The window of opportunity to effectively respond to climate change is now. Leading scientists warn that global greenhouse gas (GHG) emissions must begin to decline in ten years if we are to avoid the worst impacts of climate change. The United States is at a clear decision point. The scale of the climate challenge, paired with the investments needed to respond to a deep global recession, represent a unique opportunity to shift to a low-carbon economy that can provide a stronger, safer and more sustainable future. As users and producers of goods and services, businesses are central to an effective climate change response.

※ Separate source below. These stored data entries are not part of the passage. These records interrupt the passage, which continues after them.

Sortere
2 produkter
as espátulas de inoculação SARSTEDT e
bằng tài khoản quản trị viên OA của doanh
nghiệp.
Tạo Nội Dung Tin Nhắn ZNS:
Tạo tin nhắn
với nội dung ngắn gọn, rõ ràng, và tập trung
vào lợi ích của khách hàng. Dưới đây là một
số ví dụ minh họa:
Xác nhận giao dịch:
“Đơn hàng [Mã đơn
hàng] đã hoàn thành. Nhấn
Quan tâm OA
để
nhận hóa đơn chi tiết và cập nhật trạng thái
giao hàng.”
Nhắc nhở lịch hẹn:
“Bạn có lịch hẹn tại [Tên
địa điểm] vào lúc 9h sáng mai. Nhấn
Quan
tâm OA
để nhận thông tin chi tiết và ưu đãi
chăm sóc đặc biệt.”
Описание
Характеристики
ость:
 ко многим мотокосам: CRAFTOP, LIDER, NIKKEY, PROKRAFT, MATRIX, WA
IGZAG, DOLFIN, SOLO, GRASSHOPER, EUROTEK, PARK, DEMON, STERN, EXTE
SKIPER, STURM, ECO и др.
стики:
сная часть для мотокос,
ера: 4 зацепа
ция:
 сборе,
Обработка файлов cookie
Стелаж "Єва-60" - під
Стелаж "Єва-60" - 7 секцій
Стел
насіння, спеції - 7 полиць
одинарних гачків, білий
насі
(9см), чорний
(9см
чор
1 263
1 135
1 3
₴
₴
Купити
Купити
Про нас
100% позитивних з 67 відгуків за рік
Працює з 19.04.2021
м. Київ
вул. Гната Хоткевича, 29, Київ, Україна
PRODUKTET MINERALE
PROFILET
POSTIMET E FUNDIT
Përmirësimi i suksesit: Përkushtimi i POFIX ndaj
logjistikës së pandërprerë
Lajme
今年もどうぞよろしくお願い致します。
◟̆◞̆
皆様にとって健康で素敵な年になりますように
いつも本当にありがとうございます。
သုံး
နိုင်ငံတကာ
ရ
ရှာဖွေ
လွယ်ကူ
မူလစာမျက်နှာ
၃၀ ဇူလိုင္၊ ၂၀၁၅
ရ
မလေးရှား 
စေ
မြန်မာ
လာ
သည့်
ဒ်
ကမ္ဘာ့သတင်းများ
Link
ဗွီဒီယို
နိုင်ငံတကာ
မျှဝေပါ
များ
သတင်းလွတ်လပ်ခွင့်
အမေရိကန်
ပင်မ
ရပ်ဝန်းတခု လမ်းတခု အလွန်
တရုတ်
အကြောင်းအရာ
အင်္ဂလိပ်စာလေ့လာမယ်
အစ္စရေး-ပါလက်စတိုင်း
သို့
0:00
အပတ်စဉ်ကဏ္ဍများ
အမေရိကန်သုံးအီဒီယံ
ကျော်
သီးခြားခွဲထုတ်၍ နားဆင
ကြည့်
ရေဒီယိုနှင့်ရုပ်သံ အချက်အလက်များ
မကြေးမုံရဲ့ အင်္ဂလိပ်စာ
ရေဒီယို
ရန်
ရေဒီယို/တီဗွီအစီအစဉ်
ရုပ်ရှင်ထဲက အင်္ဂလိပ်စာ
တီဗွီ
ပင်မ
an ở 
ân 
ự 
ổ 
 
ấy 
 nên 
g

Moving forward, a complex set of transformations will be required to dramatically increase the efficiency of energy use, rapidly accelerate clean energy technology deployment, bridge the technology gap between today’s practices and tomorrow’s clean energy economy, and maximize the efficiency of the transportation system. Each of these transformations represents business risk and opportunity.However, while many companies recognize climate change is a business issue, corporate climate change goals and implementation strategies are not yet sufficient for achieving the scale of necessary GHG emission reductions.We need to forge a new definition of corporate leadership to build on the progress made to date and to adequately meet the scale and urgency of the climate challenge.